Exception: java.lang.OutOfMemoryError thrown from the UncaughtExceptionHandler in thread "Thread-83"
*** java.lang.instrument ASSERTION FAILED ***: "!errorOutstanding" with message can't create name string at src/java.instrument/share/native/libinstrument/JPLISAgent.c line: 827
softwareCobbler commented 1 year ago

Ah darn. I'll keep looking.

If you have the time and willingness, can you run a flight recording with full memory leak detection and see if it returns an obvious culprit? The fix from earlier was extremely obvious with that tool on my end (something like hundreds of thousands of uncollected DebugFrame objects were reachable), maybe you'll see something equally important on your end.

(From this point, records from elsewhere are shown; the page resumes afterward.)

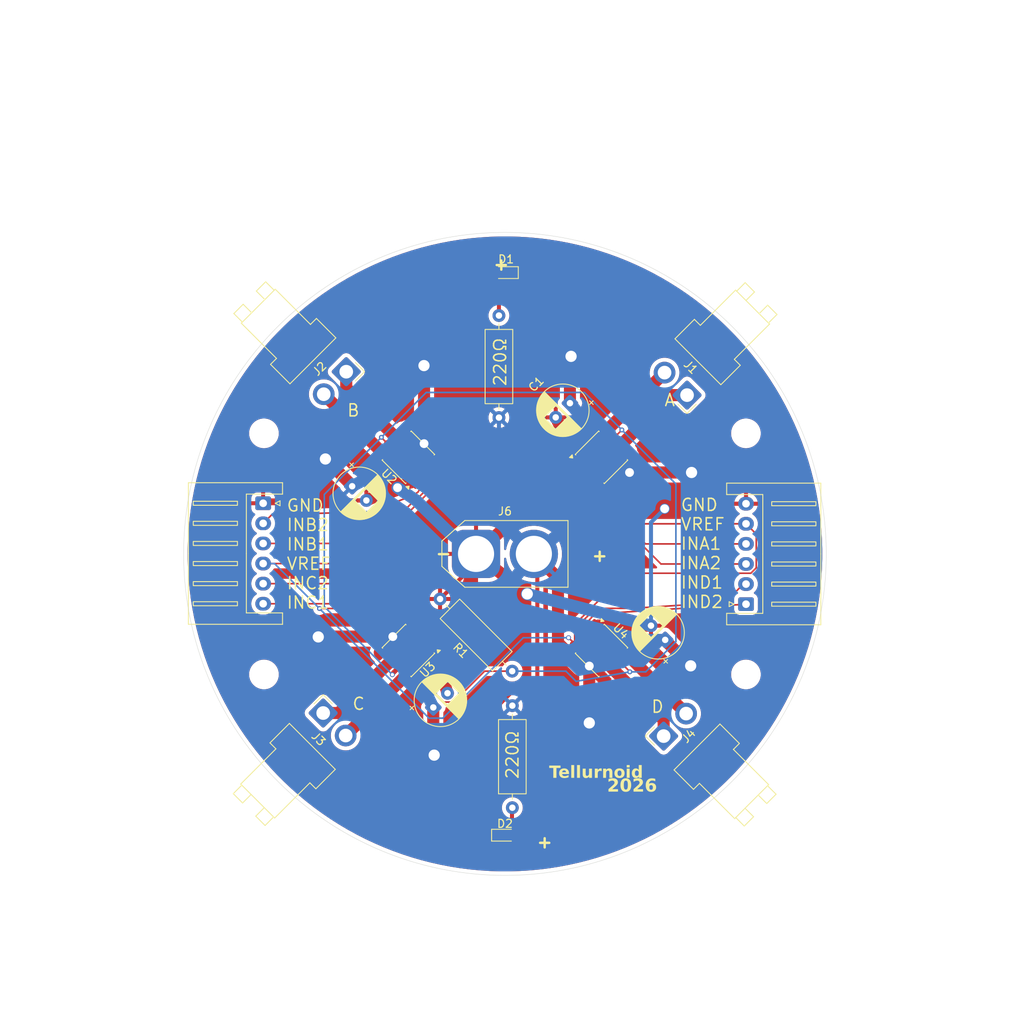
<source format=kicad_pcb>
(kicad_pcb
	(version 20241229)
	(generator "pcbnew")
	(generator_version "9.0")
	(general
		(thickness 1.6)
		(legacy_teardrops no)
	)
	(paper "A0")
	(layers
		(0 "F.Cu" signal)
		(2 "B.Cu" signal)
		(9 "F.Adhes" user "F.Adhesive")
		(11 "B.Adhes" user "B.Adhesive")
		(13 "F.Paste" user)
		(15 "B.Paste" user)
		(5 "F.SilkS" user "F.Silkscreen")
		(7 "B.SilkS" user "B.Silkscreen")
		(1 "F.Mask" user)
		(3 "B.Mask" user)
		(17 "Dwgs.User" user "User.Drawings")
		(19 "Cmts.User" user "User.Comments")
		(21 "Eco1.User" user "User.Eco1")
		(23 "Eco2.User" user "User.Eco2")
		(25 "Edge.Cuts" user)
		(27 "Margin" user)
		(31 "F.CrtYd" user "F.Courtyard")
		(29 "B.CrtYd" user "B.Courtyard")
		(35 "F.Fab" user)
		(33 "B.Fab" user)
		(39 "User.1" user)
		(41 "User.2" user)
		(43 "User.3" user)
		(45 "User.4" user)
	)
	(setup
		(pad_to_mask_clearance 0)
		(allow_soldermask_bridges_in_footprints no)
		(tenting front back)
		(pcbplotparams
			(layerselection 0x00000000_00000000_55555555_5755f5ff)
			(plot_on_all_layers_selection 0x00000000_00000000_00000000_00000000)
			(disableapertmacros no)
			(usegerberextensions no)
			(usegerberattributes yes)
			(usegerberadvancedattributes yes)
			(creategerberjobfile yes)
			(dashed_line_dash_ratio 12.000000)
			(dashed_line_gap_ratio 3.000000)
			(svgprecision 4)
			(plotframeref no)
			(mode 1)
			(useauxorigin no)
			(hpglpennumber 1)
			(hpglpenspeed 20)
			(hpglpendiameter 15.000000)
			(pdf_front_fp_property_popups yes)
			(pdf_back_fp_property_popups yes)
			(pdf_metadata yes)
			(pdf_single_document no)
			(dxfpolygonmode yes)
			(dxfimperialunits yes)
			(dxfusepcbnewfont yes)
			(psnegative no)
			(psa4output no)
			(plot_black_and_white yes)
			(sketchpadsonfab no)
			(plotpadnumbers no)
			(hidednponfab no)
			(sketchdnponfab yes)
			(crossoutdnponfab yes)
			(subtractmaskfromsilk no)
			(outputformat 1)
			(mirror no)
			(drillshape 1)
			(scaleselection 1)
			(outputdirectory "")
		)
	)
	(net 0 "")
	(net 1 "Net-(D1-A)")
	(net 2 "Net-(J1-Pin_1)")
	(net 3 "GND")
	(net 4 "INA1")
	(net 5 "INA2")
	(net 6 "Net-(J1-Pin_2)")
	(net 7 "INB2")
	(net 8 "Net-(J2-Pin_1)")
	(net 9 "INB1")
	(net 10 "Net-(J2-Pin_2)")
	(net 11 "INC2")
	(net 12 "INC1")
	(net 13 "Net-(J3-Pin_1)")
	(net 14 "Net-(J3-Pin_2)")
	(net 15 "IND2")
	(net 16 "Net-(J4-Pin_2)")
	(net 17 "Net-(J4-Pin_1)")
	(net 18 "IND1")
	(net 19 "VREF")
	(net 20 "Net-(U1-RS)")
	(net 21 "Net-(D2-A)")
	(net 22 "VCC")
	(footprint "Connector_JST:JST_VH_B2PS-VH_1x02_P3.96mm_Horizontal" (layer "F.Cu") (at 171.213203 128.786797 135))
	(footprint "Package_SO:HSOP-8-1EP_3.9x4.9mm_P1.27mm_EP2.3x2.3mm" (layer "F.Cu") (at 137.979185 162.020815 -135))
	(footprint "MountingHole:MountingHole_3.2mm_M3" (layer "F.Cu") (at 180 135))
	(footprint "LED_SMD:LED_0603_1608Metric_Pad1.05x0.95mm_HandSolder" (layer "F.Cu") (at 150 185))
	(footprint "MountingHole:MountingHole_3.2mm_M3" (layer "F.Cu") (at 180 165))
	(footprint "Resistor_THT:R_Axial_DIN0309_L9.0mm_D3.2mm_P12.70mm_Horizontal" (layer "F.Cu") (at 149.25 120.34 -90))
	(footprint "Connector_JST:JST_XH_S6B-XH-A_1x06_P2.50mm_Horizontal" (layer "F.Cu") (at 120 150 -90))
	(footprint "Capacitor_THT:CP_Radial_D6.3mm_P2.50mm" (layer "F.Cu") (at 158.088677 131.246117 -135))
	(footprint "Package_SO:HSOP-8-1EP_3.9x4.9mm_P1.27mm_EP2.3x2.3mm" (layer "F.Cu") (at 137.979185 137.979185 135))
	(footprint "LED_SMD:LED_0603_1608Metric_Pad1.05x0.95mm_HandSolder" (layer "F.Cu") (at 150 115 180))
	(footprint "MountingHole:MountingHole_3.2mm_M3" (layer "F.Cu") (at 120 135))
	(footprint "MountingHole:MountingHole_3.2mm_M3" (layer "F.Cu") (at 120 165))
	(footprint "Connector_JST:JST_VH_B2PS-VH_1x02_P3.96mm_Horizontal" (layer "F.Cu") (at 128.786797 171.213203 -45))
	(footprint "Resistor_THT:R_Axial_DIN0309_L9.0mm_D3.2mm_P12.70mm_Horizontal" (layer "F.Cu") (at 150.92 181.58 90))
	(footprint "Connector_AMASS:AMASS_XT60-F_1x02_P7.20mm_Vertical" (layer "F.Cu") (at 150 150))
	(footprint "Connector_JST:JST_VH_B2PS-VH_1x02_P3.96mm_Horizontal" (layer "F.Cu") (at 171.213203 171.213203 45))
	(footprint "Package_SO:HSOP-8-1EP_3.9x4.9mm_P1.27mm_EP2.3x2.3mm" (layer "F.Cu") (at 162.020815 137.979185 45))
	(footprint "Connector_JST:JST_VH_B2PS-VH_1x02_P3.96mm_Horizontal" (layer "F.Cu") (at 128.786797 128.786797 -135))
	(footprint "Package_SO:HSOP-8-1EP_3.9x4.9mm_P1.27mm_EP2.3x2.3mm" (layer "F.Cu") (at 162.020815 162.020815 -45))
	(footprint "Capacitor_THT:CP_Radial_D6.3mm_P2.50mm" (layer "F.Cu") (at 169.947767 160.697767 135))
	(footprint "Resistor_THT:R_Axial_DIN0309_L9.0mm_D3.2mm_P12.70mm_Horizontal" (layer "F.Cu") (at 150.9 164.59 135))
	(footprint "Capacitor_THT:CP_Radial_D6.3mm_P2.50mm" (layer "F.Cu") (at 141.081323 169.103883 45))
	(footprint "Capacitor_THT:CP_Radial_D6.3mm_P2.50mm"
		(layer "F.Cu")
		(uuid "f7395751-7c6d-4d58-bfe5-fa8310c9e475")
		(at 130.98 141.58 -45)
		(descr "CP, Radial series, Radial, pin pitch=2.50mm, diameter=6.3mm, height=7mm, Electrolytic Capacitor")
		(tags "CP Radial series Radial pin pitch 2.50mm diameter 6.3mm height 7mm Electrolytic Capacitor")
		(property "Reference" "C2"
			(at 0.883883 4.631549 135)
			(layer "F.SilkS")
			(hide yes)
			(uuid "b722ae1f-3f16-4ea4-9060-c6c23eb71de8")
			(effects
				(font
					(size 1 1)
					(thickness 0.15)
				)
			)
		)
		(property "Value" "C_Polarized_Small_US"
			(at 1.25 4.4 135)
			(layer "F.Fab")
			(uuid "8df88b41-1b81-4826-91ab-af58d7255168")
			(effects
				(font
					(size 1 1)
					(thickness 0.15)
				)
			)
		)
		(property "Datasheet" "~"
			(at 0 0 135)
			(layer "F.Fab")
			(hide yes)
			(uuid "c64f9106-4b7c-4c77-8c51-7349eda0ef7d")
			(effects
				(font
					(size 1.27 1.27)
					(thickness 0.15)
				)
			)
		)
		(property "Description" "Polarized capacitor, small US symbol"
			(at 0 0 135)
			(layer "F.Fab")
			(hide yes)
			(uuid "fddcc944-dccd-4197-a0ac-0dfdcb89ac88")
			(effects
				(font
					(size 1.27 1.27)
					(thickness 0.15)
				)
			)
		)
		(property ki_fp_filters "CP_*")
		(path "/d1745c95-96fd-47a4-94a2-506e15998b15")
		(sheetname "/")
		(sheetfile "rp2350A_TB_prot1.kicad_sch")
		(attr through_hole)
		(fp_line
			(start -2.250241 -1.839)
			(end -1.620241 -1.839)
			(stroke
				(width 0.12)
				(type solid)
			)
			(layer "F.SilkS")
			(uuid "be96faca-6985-43a4-bea1-f5a6f988b870")
		)
		(fp_line
			(start -1.935241 -2.154)
			(end -1.935241 -1.524)
			(stroke
				(width 0.12)
				(type solid)
			)
			(layer "F.SilkS")
			(uuid "617b248f-fdbd-412a-aa29-ea22239cae3b")
		)
		(fp_line
			(start 1.49 1.04)
			(end 1.49 3.221)
			(stroke
				(width 0.12)
				(type solid)
			)
			(layer "F.SilkS")
			(uuid "5535d7c8-e48b-4929-b9af-e0827a0a18ee")
		)
		(fp_line
			(start 1.529999 1.04)
			(end 1.53 3.218)
			(stroke
				(width 0.12)
				(type solid)
			)
			(layer "F.SilkS")
			(uuid "aed0988f-3156-46aa-8ca3-7cf0e264cf2b")
		)
		(fp_line
			(start 1.57 1.04)
			(end 1.57 3.214)
			(stroke
				(width 0.12)
				(type solid)
			)
			(layer "F.SilkS")
			(uuid "e6e013dc-e8b9-4aac-aabe-f9ce6eeedb6d")
		)
		(fp_line
			(start 1.61 1.04)
			(end 1.61 3.21)
			(stroke
				(width 0.12)
				(type solid)
			)
			(layer "F.SilkS")
			(uuid "375e0f55-838c-4b32-b3ff-505d1b247c8d")
		)
		(fp_line
			(start 1.65 1.04)
			(end 1.65 3.205)
			(stroke
				(width 0.12)
				(type solid)
			)
			(layer "F.SilkS")
			(uuid "b716fade-4a1d-43a4-bd78-3c14c1c0fa39")
		)
		(fp_line
			(start 1.69 1.040001)
			(end 1.69 3.2)
			(stroke
				(width 0.12)
				(type solid)
			)
			(layer "F.SilkS")
			(uuid "71bd24df-c0aa-40ce-9b05-e7bb3fd5ee57")
		)
		(fp_line
			(start 1.73 1.04)
			(end 1.73 3.195)
			(stroke
				(width 0.12)
				(type solid)
			)
			(layer "F.SilkS")
			(uuid "eb221453-73d7-4b05-bf70-bfa3d353ba90")
		)
		(fp_line
			(start 1.77 1.04)
			(end 1.77 3.187999)
			(stroke
				(width 0.12)
				(type solid)
			)
			(layer "F.SilkS")
			(uuid "476e9ee1-3a84-45a1-b3bf-d5a6a572eb95")
		)
		(fp_line
			(start 1.81 1.04)
			(end 1.81 3.182)
			(stroke
				(width 0.12)
				(type solid)
			)
			(layer "F.SilkS")
			(uuid "eb8ff809-68b6-4e92-9607-c8436444b344")
		)
		(fp_line
			(start 1.85 1.040001)
			(end 1.85 3.173999)
			(stroke
				(width 0.12)
				(type solid)
			)
			(layer "F.SilkS")
			(uuid "e7
... [304609 chars truncated]
</source>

The following java startup args work for me to get JDK mission control (JMC) running flight recordings:

-Dcom.sun.management.jmxremote.port=<some-port-number>
-Dcom.sun.management.jmxremote.authenticate=false
-Dcom.sun.management.jmxremote.ssl=false

And then there's an option in JMC to take a recording with memory leak detection at level "Object types + Allocation Stack Traces + Path to GC Root".

chapmandu commented 1 year ago

Hold that thought.. I just realised I may not have loaded the new jar! Ill report back in a couple of hours. Sorry.

chapmandu commented 1 year ago

The memory leak looks to have been resolved.. When I reloaded my docker environment, I neglected to use the build flag which copies the jar into the application. Sorry for the false alarm.